La economía brasileña enfrenta un panorama complicado para 2026, ya que la administración del presidente Lula da Silva proyecta que los gastos totales del gobierno alcanzarán R$ 2,63 billones, lo que representa un aumento real del 7,95% respecto al año anterior. Este incremento es notable, considerando que en 2025 los gastos fueron de R$ 2,44 billones. La Ley de Diretrizes Orçamentárias (PLDO) de 2027, presentada recientemente al Congreso, revela que este crecimiento de gastos será 3,2 veces superior al límite del 2,5% establecido por el marco fiscal brasileño.
El Ministerio de Hacienda ha explicado que el aumento de los gastos puede diferir del límite del 2,5% por diversas razones, incluyendo gastos que no están sujetos a esta regla fiscal y diferencias en los períodos de cálculo. Entre los gastos que no se consideran dentro del límite se encuentran las transferencias a estados y municipios, créditos extraordinarios y gastos relacionados con la educación y la salud, que han ido aumentando en los últimos años. La Institución Fiscal Independiente (IFI) estima que alrededor de R$ 250 mil millones en gastos estarán fuera del límite fiscal, lo que plantea serias preocupaciones sobre la sostenibilidad del marco fiscal.

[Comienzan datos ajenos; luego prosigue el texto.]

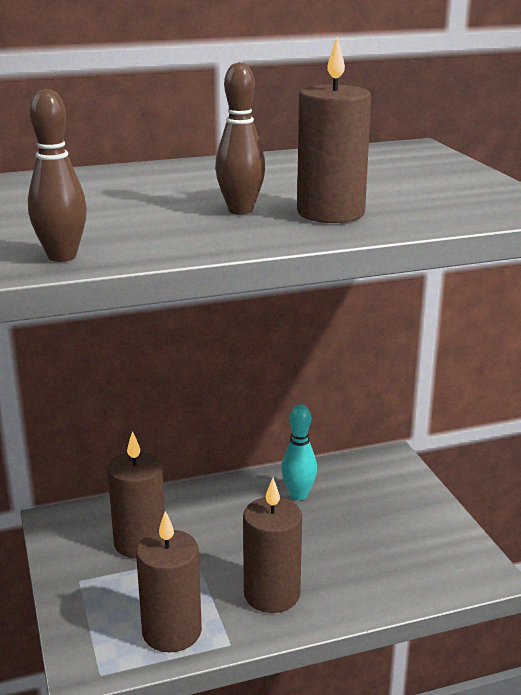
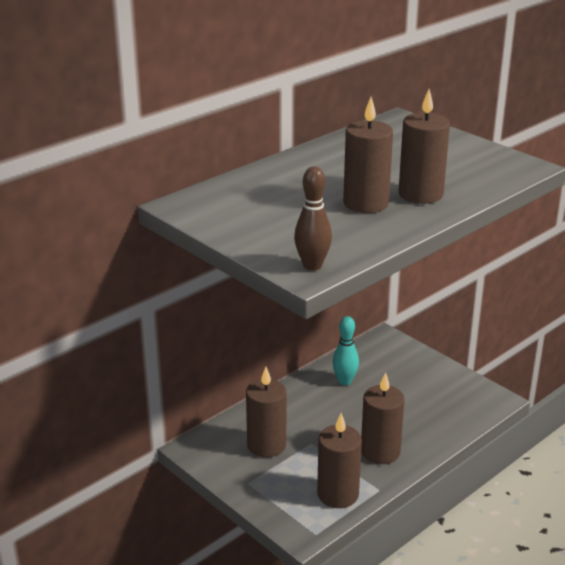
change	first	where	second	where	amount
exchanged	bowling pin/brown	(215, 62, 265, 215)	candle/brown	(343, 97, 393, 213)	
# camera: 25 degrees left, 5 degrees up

Un factor clave detrás del aumento de los gastos es el crecimiento de las obligaciones previsionales, que se espera que suban un 7,6% en 2026, lo que equivale a casi R$ 80 mil millones. Este aumento está vinculado a la política de incremento del salario mínimo por parte del gobierno, que impacta directamente en los gastos de jubilaciones y pensiones. Cada R$ 1 de aumento en el salario mínimo genera un incremento de aproximadamente R$ 400 millones en gastos previsionales, lo que añade presión al presupuesto nacional.
Además, se prevé que los gastos con servidores públicos también aumenten significativamente, alcanzando R$ 457 mil millones, lo que representa un crecimiento real de casi el 12%. Este aumento se debe a la reactivación de políticas de reajuste salarial que habían sido interrumpidas en administraciones anteriores. Con estos gastos obligatorios en aumento, el gobierno se verá obligado a reducir los gastos discrecionales, que incluyen inversiones en infraestructura y otros programas no esenciales, para cumplir con los límites fiscales establecidos.
La creciente presión sobre el gasto público también está afectando la inflación, que a su vez ha llevado al Banco Central a mantener tasas de interés elevadas, actualmente en 14,5% anual. Este ciclo de aumento de gastos y tasas de interés puede resultar en un incremento de la deuda pública, que ya supera a la de otros países emergentes y de la zona euro. Para estabilizar la situación, se requieren reformas fiscales profundas que aborden los gastos obligatorios y busquen generar superávits en las cuentas públicas. Los analistas advierten que sin estas reformas, el marco fiscal podría volverse insostenible en el futuro cercano.